# what kind of plants are safe for bettas?



## richardrotten (May 6, 2008)

im looking for live plants to put in my betta tank. i dont know what is safe/isnt safe. i want to throw some bamboo in the tank but i dont want to kill my fish, can anybody help me out?
im pretty new to having fish so any advice is appreciated. thanks!


----------



## fish_4_all (Nov 13, 2006)

Bamboo is not my first choice. If it doesn't grow or parts of the submerged plant start to rot it will pollute the tank.

Best choices without having to worry about getting more light or a good substrate are Elodea/anacharis and Jave fern. Easy to grow and won't need much light. A small flourescent light is all you need for it to grow and maybe a small dose of Micro ferts once a week.


----------



## JMeenen (Apr 7, 2008)

Java Fern...Bettas like them


----------



## tophat665 (Sep 30, 2006)

Bettas love them some floating plants. Frogbit is good, but mine really seems to groove on the ball of riccia I have floating in the tank.
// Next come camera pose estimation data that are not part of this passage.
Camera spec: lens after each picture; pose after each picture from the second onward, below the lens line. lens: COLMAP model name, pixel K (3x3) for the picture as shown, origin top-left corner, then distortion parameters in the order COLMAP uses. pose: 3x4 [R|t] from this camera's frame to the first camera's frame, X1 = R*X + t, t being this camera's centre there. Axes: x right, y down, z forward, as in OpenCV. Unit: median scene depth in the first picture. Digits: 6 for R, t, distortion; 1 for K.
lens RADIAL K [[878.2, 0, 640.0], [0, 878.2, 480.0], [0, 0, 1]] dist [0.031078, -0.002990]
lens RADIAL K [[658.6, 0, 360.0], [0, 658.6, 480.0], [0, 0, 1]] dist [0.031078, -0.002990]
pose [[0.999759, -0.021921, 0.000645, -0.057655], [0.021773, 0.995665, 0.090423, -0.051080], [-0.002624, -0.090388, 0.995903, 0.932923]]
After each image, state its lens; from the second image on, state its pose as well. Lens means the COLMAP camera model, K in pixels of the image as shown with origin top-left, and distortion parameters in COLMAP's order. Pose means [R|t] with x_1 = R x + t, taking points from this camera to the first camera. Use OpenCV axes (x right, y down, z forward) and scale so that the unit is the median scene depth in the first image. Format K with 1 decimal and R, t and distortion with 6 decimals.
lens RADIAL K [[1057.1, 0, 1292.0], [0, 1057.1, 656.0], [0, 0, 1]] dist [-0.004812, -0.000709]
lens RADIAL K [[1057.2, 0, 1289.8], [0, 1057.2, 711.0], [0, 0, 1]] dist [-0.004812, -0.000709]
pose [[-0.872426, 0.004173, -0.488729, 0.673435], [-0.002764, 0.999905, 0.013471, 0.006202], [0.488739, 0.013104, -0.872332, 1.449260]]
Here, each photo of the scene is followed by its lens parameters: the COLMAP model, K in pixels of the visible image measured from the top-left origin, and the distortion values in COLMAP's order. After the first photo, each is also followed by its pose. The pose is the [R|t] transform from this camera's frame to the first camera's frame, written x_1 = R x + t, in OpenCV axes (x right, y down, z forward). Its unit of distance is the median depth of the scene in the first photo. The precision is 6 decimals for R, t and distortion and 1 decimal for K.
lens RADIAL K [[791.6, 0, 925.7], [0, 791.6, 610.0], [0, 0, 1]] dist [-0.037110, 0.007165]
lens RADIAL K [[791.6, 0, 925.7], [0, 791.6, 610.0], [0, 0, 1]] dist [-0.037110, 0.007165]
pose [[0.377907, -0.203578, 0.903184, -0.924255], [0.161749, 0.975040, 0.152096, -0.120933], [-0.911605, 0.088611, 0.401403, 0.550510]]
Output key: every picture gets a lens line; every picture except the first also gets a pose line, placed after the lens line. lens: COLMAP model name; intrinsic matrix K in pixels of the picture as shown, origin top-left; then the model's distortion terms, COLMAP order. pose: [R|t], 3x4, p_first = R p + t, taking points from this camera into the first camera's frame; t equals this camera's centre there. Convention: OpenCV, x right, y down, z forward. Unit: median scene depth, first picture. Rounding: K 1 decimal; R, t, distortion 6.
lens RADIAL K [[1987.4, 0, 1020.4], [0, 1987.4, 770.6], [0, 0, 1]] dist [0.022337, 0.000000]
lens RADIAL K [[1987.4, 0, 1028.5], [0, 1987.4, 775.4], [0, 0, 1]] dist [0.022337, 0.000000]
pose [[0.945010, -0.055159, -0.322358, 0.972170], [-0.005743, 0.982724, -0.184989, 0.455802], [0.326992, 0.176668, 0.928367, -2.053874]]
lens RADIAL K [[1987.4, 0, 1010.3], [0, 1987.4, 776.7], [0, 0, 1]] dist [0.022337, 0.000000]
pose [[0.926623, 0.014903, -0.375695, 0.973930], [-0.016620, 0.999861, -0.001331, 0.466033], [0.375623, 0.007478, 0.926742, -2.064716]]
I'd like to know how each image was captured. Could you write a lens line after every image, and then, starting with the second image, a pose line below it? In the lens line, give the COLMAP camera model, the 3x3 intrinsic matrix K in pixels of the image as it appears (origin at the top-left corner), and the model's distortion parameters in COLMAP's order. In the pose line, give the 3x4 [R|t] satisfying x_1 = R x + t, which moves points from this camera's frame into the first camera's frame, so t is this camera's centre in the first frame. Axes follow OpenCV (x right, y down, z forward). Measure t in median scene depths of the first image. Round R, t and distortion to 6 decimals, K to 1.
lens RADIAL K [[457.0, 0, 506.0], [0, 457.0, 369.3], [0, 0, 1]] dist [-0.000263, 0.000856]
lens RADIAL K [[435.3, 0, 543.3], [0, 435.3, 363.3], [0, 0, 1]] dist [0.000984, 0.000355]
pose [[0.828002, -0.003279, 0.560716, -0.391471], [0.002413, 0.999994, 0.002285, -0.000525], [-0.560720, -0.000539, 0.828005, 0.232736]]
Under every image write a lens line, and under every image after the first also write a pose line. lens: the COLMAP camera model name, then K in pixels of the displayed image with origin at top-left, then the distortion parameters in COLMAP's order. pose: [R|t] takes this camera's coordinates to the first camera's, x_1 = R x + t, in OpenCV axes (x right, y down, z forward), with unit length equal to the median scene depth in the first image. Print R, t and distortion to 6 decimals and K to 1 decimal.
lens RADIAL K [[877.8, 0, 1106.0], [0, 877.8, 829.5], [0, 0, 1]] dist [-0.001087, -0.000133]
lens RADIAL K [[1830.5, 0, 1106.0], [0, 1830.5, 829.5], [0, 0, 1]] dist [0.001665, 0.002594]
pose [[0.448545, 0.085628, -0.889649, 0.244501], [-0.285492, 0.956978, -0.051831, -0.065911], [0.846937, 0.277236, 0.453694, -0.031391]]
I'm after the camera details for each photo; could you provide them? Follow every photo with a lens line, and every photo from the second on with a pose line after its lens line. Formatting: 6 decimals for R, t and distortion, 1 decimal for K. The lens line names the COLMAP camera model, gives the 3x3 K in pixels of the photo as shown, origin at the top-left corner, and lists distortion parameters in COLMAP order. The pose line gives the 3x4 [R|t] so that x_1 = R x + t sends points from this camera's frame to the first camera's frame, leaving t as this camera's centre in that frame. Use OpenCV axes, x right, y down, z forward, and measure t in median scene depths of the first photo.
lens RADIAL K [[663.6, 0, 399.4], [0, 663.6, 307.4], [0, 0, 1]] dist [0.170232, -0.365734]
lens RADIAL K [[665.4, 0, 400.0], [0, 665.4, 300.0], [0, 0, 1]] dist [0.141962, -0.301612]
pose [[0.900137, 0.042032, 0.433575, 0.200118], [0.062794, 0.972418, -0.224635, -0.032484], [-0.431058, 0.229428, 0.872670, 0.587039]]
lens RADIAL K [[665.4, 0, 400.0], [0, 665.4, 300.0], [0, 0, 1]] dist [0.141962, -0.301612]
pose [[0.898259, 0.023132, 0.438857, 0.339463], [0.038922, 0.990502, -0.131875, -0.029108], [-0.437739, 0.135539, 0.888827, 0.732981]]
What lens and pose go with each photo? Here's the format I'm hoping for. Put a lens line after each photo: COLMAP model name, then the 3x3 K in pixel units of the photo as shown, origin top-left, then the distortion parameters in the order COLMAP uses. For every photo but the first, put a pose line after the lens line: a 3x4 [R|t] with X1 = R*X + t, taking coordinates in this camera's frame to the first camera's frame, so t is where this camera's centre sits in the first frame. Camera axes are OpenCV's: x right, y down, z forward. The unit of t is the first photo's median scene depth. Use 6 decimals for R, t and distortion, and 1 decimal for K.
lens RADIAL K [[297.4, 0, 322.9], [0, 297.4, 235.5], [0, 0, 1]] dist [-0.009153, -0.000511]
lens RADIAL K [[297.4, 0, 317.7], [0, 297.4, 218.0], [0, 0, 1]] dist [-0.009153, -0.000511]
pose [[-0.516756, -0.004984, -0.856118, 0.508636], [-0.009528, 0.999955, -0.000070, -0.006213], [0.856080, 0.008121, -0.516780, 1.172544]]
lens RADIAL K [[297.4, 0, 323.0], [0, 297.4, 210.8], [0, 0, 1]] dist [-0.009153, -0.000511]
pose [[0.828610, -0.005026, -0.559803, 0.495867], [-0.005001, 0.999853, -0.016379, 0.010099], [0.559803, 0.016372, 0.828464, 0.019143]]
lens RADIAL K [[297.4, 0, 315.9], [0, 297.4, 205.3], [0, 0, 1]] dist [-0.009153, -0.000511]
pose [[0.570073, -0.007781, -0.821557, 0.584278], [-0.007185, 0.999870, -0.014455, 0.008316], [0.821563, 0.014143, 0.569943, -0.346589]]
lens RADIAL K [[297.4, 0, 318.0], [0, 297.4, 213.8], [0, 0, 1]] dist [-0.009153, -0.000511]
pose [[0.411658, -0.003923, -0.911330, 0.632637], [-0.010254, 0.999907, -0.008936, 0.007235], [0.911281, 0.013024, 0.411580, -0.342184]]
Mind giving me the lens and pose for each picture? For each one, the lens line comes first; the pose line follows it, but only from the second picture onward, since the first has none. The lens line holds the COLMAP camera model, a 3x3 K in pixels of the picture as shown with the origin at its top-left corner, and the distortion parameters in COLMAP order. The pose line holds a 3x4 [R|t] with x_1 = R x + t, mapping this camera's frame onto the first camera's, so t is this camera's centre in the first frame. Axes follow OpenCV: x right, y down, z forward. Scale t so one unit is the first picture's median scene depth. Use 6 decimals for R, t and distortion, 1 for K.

If you have the room, a floating watersprite would make a good plant for a betta, but most betta tanks are small enough that watersprite will choke the surface and send roots to the bottom.

For the record, my betta tanks have had Java moss, java fern, Hygro polysperma and difformis, Rotala indica, Anubias nana, and various cryptocorynes. The one I am working on now has glosso, dwarf sags, Rotala indica, Ambuila aquatica, and Cryptocoryne wendtii, but that's a bit higher tech than you're looking for.


----------



## richardrotten (May 6, 2008)

thanks for the advice. i'll get some low maintenance plants to start off with
thanks for the help


----------